GE Aviation, Cincinnati, OH

Paul Giel

Vantage Partners, LLC, Cleveland, OH

Paper No. GT2013-94055, pp. V06AT36A002; 10 pages
  • ASME Turbo Expo 2013: Turbine Technical Conference and Exposition
  • Volume 6A: Turbomachinery
  • San Antonio, Texas, USA, June 3–7, 2013
  • Conference Sponsors: International Gas Turbine Institute
  • ISBN: 978-0-7918-5522-5
  • Copyright © 2013 by ASME


This paper describes the engine and rig design, and test results of an ultra-highly loaded single stage high pressure turbine. In service aviation single stage HPTs typically operate at a total-to-total pressure ratio of less than 4.0. At higher pressure ratios or energy extraction the nozzle and blade both have regions of supersonic flow and shock structures which, if not mitigated, can result in a large loss in efficiency both in the turbine itself and due to interaction with the downstream component which may be a turbine center frame or a low pressure turbine. Extending the viability of the single stage HPT to higher pressure ratios is attractive as it enables a compact engine with less weight, and lower initial and maintenance costs as compared to a two stage HPT.

The present work was performed as part of the NASA UEET (Ultra-Efficient Engine Technology) program from 2002 through 2005. The goal of the program was to design and rig test a cooled single stage HPT with a pressure ratio of 5.5 with an efficiency at least two points higher than the state of the art. Preliminary design tools and a design of experiments approach were used to design the flow path. Stage loading and through-flow were set at appropriate levels based on prior experience on high pressure ratio single stage turbines. Appropriate choices of blade aspect ratio, count, and reaction were made based on comparison with similar HPT designs. A low shock blading design approach was used to minimize the shock strength in the blade during design iterations. CFD calculations were made to assess performance.

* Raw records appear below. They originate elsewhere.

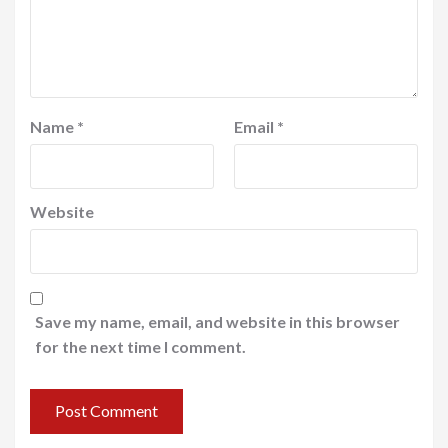
Name
*
Email
*
Website
Save my name, email, and website in this browser
for the next time I comment.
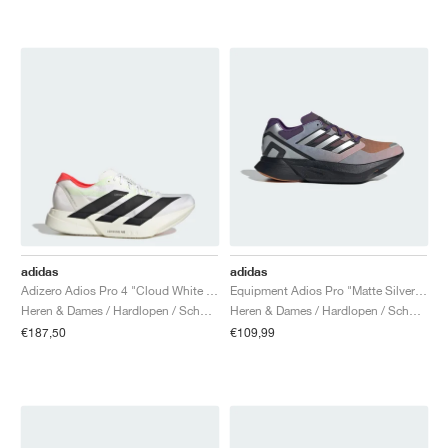
adidas
adidas
Adizero Adios Pro 4 "Cloud White & Core Black"
Equipment Adios Pro "Matte Silver & Rustic Orange"
Heren & Dames / Hardlopen / Schoenen
Heren & Dames / Hardlopen / Schoenen
€187,50
€109,99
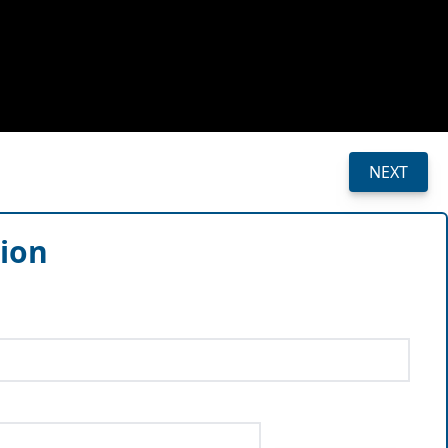
NEXT
sion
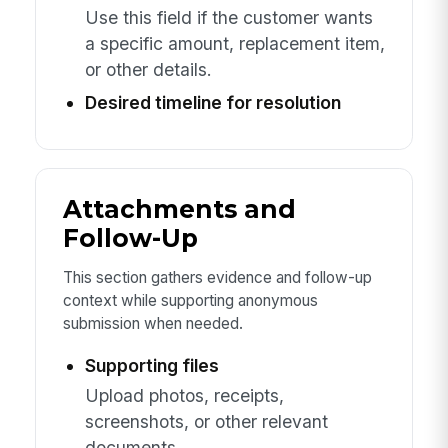
Use this field if the customer wants
a specific amount, replacement item,
or other details.
Desired timeline for resolution
Attachments and
Follow-Up
This section gathers evidence and follow-up
context while supporting anonymous
submission when needed.
Supporting files
Upload photos, receipts,
screenshots, or other relevant
documents.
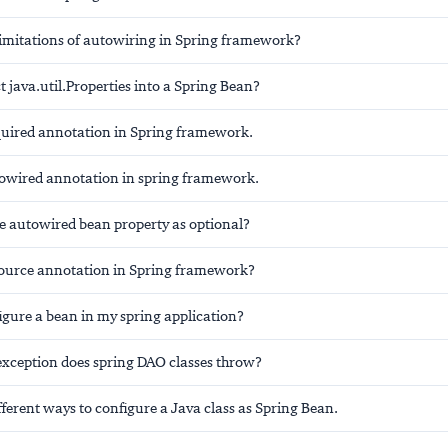
limitations of autowiring in Spring framework?
t java.util.Properties into a Spring Bean?
uired annotation in Spring framework.
wired annotation in spring framework.
 autowired bean property as optional?
ource annotation in Spring framework?
igure a bean in my spring application?
exception does spring DAO classes throw?
fferent ways to configure a Java class as Spring Bean.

The HPT aerodynamics and cooling design was replicated and tested in a high speed rig at design point and off-design conditions. The turbine met or exceeded the expected performance level based on both steady state and radial/circumferential traverse data. High frequency dynamic total pressure measurements were made to understand the presence of unsteadiness that persists in the exhaust of a transonic turbine.